David Hilbert (German: [ˈdaːvɪt ˈhɪlbɐt]; January 23, 1862 – February 14, 1943) was a German mathematician. He is recognized as one of the most influential and universal mathematicians of the 19th and early 20th centuries. Hilbert discovered and developed a broad range of fundamental ideas in many areas, including invariant theory and the axiomatization of geometry. He also formulated the theory of Hilbert spaces, one of the foundations of functional analysis.
Hilbert adopted and warmly defended Georg Cantor‘s set theory and transfinite numbers. A famous example of his leadership in mathematics is his 1900 presentation of a collection of problems that set the course for much of the mathematical research of the 20th century.
Hilbert and his students contributed significantly to establishing rigor and developed important tools used in modern mathematical physics. Hilbert is known as one of the founders of proof theory and mathematical logic, as well as for being among the first to distinguish between mathematics and metamathematics.
Hilbert lived to see the Nazis purge many of the prominent faculty members at University of Göttingen in 1933. Those forced out included Hermann Weyl (who had taken Hilbert’s chair when he retired in 1930), Emmy Noether and Edmund Landau.
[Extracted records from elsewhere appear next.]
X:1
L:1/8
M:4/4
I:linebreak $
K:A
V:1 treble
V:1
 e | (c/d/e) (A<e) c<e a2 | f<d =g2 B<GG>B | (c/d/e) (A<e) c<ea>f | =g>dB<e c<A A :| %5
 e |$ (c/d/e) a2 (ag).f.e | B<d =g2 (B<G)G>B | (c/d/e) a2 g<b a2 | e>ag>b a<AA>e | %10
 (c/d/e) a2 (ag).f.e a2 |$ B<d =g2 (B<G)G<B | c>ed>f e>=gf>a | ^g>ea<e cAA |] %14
One who had to leave Germany, Paul Bernays, had collaborated with Hilbert in mathematical logic, and co-authored with him the important book Grundlagen der Mathematik (which eventually appeared in two volumes, in 1934 and 1939). This was a sequel to the Hilbert-Ackermann book Principles of Mathematical Logic from 1928.
About a year later, Hilbert attended a banquet and was seated next to the new Minister of Education, Bernhard Rust. Rust asked, “How is mathematics in Göttingen now that it has been freed of the Jewish influence?” Hilbert replied, “Mathematics in Göttingen? There is really none any more.”
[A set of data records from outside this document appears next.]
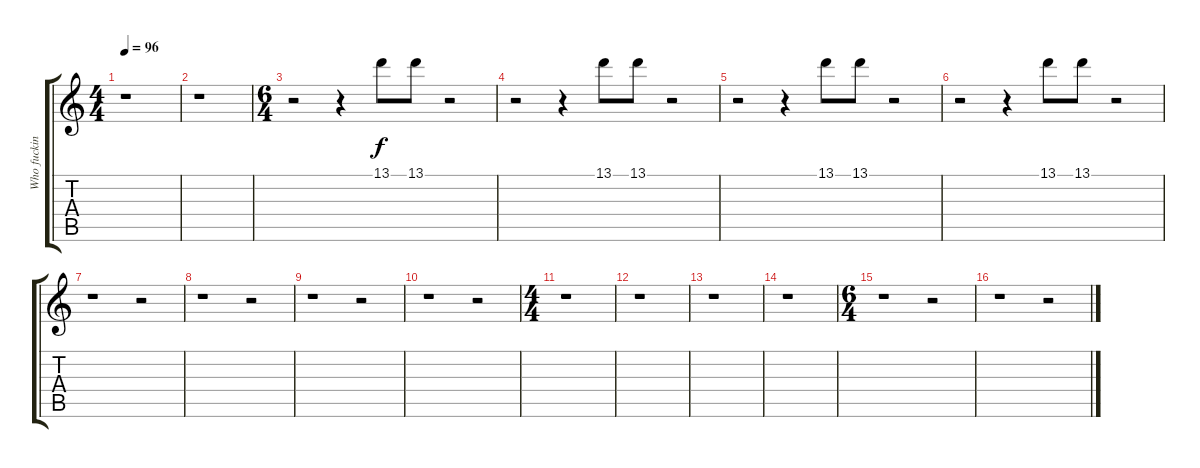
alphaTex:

\track ("Who fucking knows - Fills" "Who fuckin") {instrument distortionguitar}
\staff {score tabs}
\tuning (Db4 Ab3 E3 B2 Gb2 B1) {hide}
\ts (4 4)
\tempo 96
\clef g2
\ks c
r.1{dy f instrument distortionguitar} |
r.1 |
\ts (6 4)
r.2 r.4 13.1.8 13.1.8 r.2 |
r.2 r.4 13.1.8 13.1.8 r.2 |
r.2 r.4 13.1.8 13.1.8 r.2 |
r.2 r.4 13.1.8 13.1.8 r.2 |
r.1 r.2 |
r.1 r.2 |
r.1 r.2 |
r.1 r.2 |
\ts (4 4)
r.1 |
r.1 |
r.1 |
r.1 |
\ts (6 4)
r.1 r.2 |
r.1 r.2
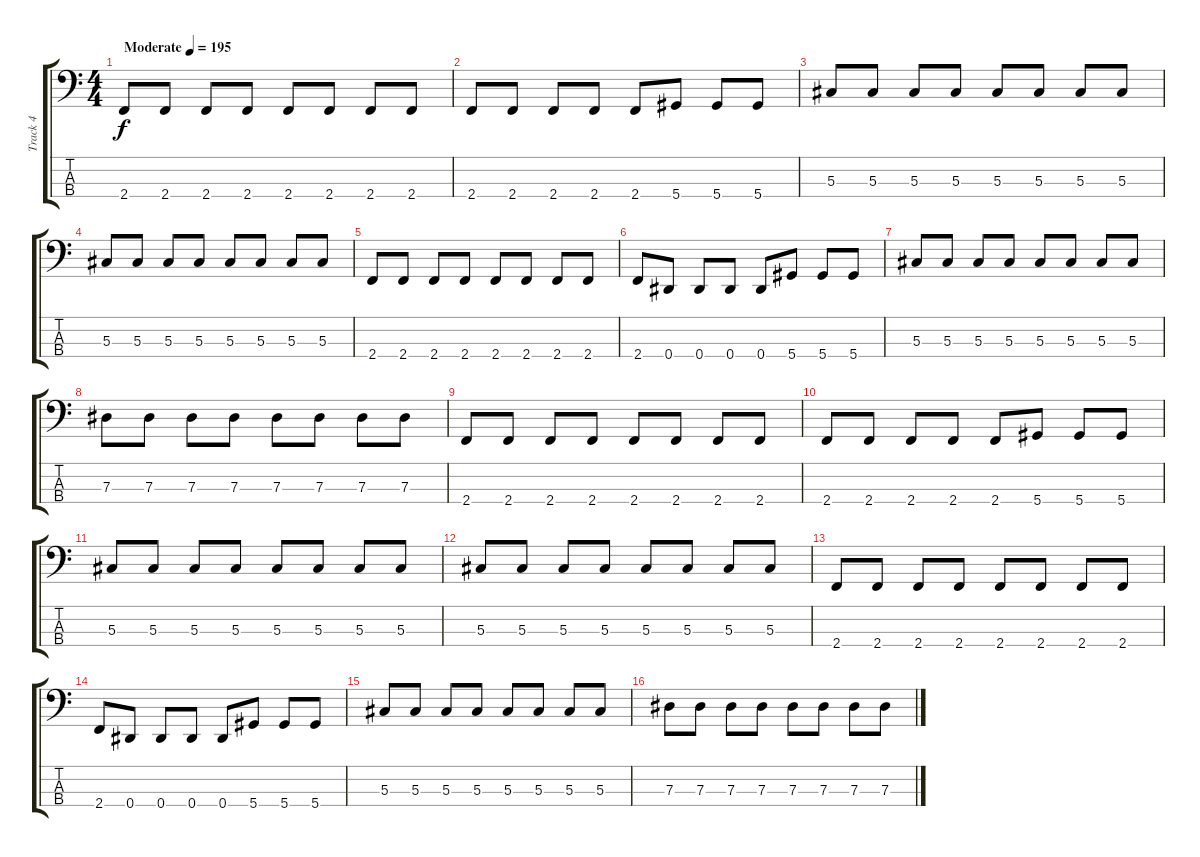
\track ("Track 4" "Track 4") {instrument electricbasspick}
\staff {score tabs}
\tuning (Gb2 Db2 Ab1 Eb1) {hide}
\ts (4 4)
\tempo (195 "Moderate")
\clef f4
\ks c
2.4.8{dy f instrument electricbasspick} 2.4.8 2.4.8 2.4.8 2.4.8 2.4.8 2.4.8 2.4.8 |
2.4.8 2.4.8 2.4.8 2.4.8 2.4.8 5.4.8 5.4.8 5.4.8 |
5.3.8 5.3.8 5.3.8 5.3.8 5.3.8 5.3.8 5.3.8 5.3.8 |
5.3.8 5.3.8 5.3.8 5.3.8 5.3.8 5.3.8 5.3.8 5.3.8 |
2.4.8 2.4.8 2.4.8 2.4.8 2.4.8 2.4.8 2.4.8 2.4.8 |
2.4.8 0.4.8 0.4.8 0.4.8 0.4.8 5.4.8 5.4.8 5.4.8 |
5.3.8 5.3.8 5.3.8 5.3.8 5.3.8 5.3.8 5.3.8 5.3.8 |
7.3.8 7.3.8 7.3.8 7.3.8 7.3.8 7.3.8 7.3.8 7.3.8 |
2.4.8 2.4.8 2.4.8 2.4.8 2.4.8 2.4.8 2.4.8 2.4.8 |
2.4.8 2.4.8 2.4.8 2.4.8 2.4.8 5.4.8 5.4.8 5.4.8 |
5.3.8 5.3.8 5.3.8 5.3.8 5.3.8 5.3.8 5.3.8 5.3.8 |
5.3.8 5.3.8 5.3.8 5.3.8 5.3.8 5.3.8 5.3.8 5.3.8 |
2.4.8 2.4.8 2.4.8 2.4.8 2.4.8 2.4.8 2.4.8 2.4.8 |
2.4.8 0.4.8 0.4.8 0.4.8 0.4.8 5.4.8 5.4.8 5.4.8 |
5.3.8 5.3.8 5.3.8 5.3.8 5.3.8 5.3.8 5.3.8 5.3.8 |
7.3.8 7.3.8 7.3.8 7.3.8 7.3.8 7.3.8 7.3.8 7.3.8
By the time Hilbert died in 1943, the Nazis had nearly completely restaffed the university, inasmuch as many of the former faculty had either been Jewish or married to Jews. Hilbert’s funeral was attended by fewer than a dozen people, only two of whom were fellow academics, among them Arnold Sommerfeld, a theoretical physicist and also a native of Königsberg. News of his death only became known to the wider world six months after he had died.
Hilbert was baptized and raised in the Reformed Protestant Church. He later on left the Church and became an agnostic. He also argued that mathematical truth was independent of the existence of God or other a priori assumptions.
The epitaph on his tombstone in Göttingen consists of the famous lines he spoke at the conclusion of his retirement address to the Society of German Scientists and Physicians in the autumn of 1930. The words were given in response to the Latin maxim: “Ignoramus et ignorabimus” or “We do not know, we shall not know”:
- Wir müssen wissen.
- Wir werden wissen.
- We must know.
- We will know.
The day before Hilbert pronounced these phrases at the 1930 annual meeting of the Society of German Scientists and Physicians, Kurt Gödel—in a roundtable discussion during the Conference on Epistemology held jointly with the Society meetings—tentatively announced the first expression of his incompleteness theorem.